No, the pattern is not consistent across months. It is only because of high volume in the beginning of 2018 and end of 2017.

Are the assets correlated?

Now, we look at how bitcoin returns are correlated with the traditional stock market. We are interested in this because, bitcoins can be a great for portfolio diversification if they are not related to the stock market.

Since correlation can greatly vary with the time frame, we look at rolling correlations over a 90 day period. For these calculations, we omit weekends and other holidays for which S&P 500 data was missing. Using xts objects made it easier to calculate lagged differences and running correlations as all operations are aligned by time.

library(tidyquant)  # Loads tidyverse, tidyquant, financial pkgs, xts/zoo
library(corrr)      # Tidy correlation tables and correlation plotting
library(TTR)

#get bitcoin data
btc <- read.csv("btc.csv")
btc$Date <- as.Date(btc$Date,format="%d-%b-%y")

#convert bitcoin data to xts object
btc[,2:5] <- apply(apply(btc[,2:5], 2, gsub, patt=",", replace=""), 2, as.numeric)

**PROBLEMS AND TASKS**
**a)** Copy the stretch of the bitcoin correlation excerpt from "No, the pattern" through "the stock market.".
**b)** According to the bitcoin correlation excerpt, over what period are the rolling correlations calculated?

**INFORMATION GIVEN**
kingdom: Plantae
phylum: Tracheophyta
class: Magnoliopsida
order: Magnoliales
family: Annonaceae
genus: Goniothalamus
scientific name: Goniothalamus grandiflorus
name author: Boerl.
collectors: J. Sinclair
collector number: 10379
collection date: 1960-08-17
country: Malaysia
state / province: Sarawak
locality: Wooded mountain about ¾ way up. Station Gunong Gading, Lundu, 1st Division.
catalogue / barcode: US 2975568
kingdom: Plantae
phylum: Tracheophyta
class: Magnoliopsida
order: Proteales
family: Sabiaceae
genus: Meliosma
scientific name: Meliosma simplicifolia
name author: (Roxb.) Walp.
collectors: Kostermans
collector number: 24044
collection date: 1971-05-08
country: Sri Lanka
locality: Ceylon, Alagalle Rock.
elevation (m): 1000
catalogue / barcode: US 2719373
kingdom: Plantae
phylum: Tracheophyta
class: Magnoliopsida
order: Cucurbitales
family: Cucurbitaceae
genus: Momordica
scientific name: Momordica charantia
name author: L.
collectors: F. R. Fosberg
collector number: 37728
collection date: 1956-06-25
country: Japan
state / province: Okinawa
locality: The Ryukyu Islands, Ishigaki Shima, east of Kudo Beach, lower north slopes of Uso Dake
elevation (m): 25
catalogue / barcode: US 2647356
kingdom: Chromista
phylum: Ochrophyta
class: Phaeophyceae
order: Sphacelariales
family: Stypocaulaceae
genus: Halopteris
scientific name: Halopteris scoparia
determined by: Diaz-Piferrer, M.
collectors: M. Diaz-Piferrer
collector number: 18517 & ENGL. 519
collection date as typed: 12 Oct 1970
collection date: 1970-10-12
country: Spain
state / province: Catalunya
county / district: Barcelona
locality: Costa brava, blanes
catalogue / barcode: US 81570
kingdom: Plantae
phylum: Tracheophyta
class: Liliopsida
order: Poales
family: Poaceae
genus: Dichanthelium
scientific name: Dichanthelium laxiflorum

**THE RESULTS**
**a)**
No, the pattern is not consistent across months. It is only because of high volume in the beginning of 2018 and end of 2017.

Are the assets correlated?

Now, we look at how bitcoin returns are correlated with the traditional stock market. We are interested in this because, bitcoins can be a great for portfolio diversification if they are not related to the stock market.

**b)** A 90 day period.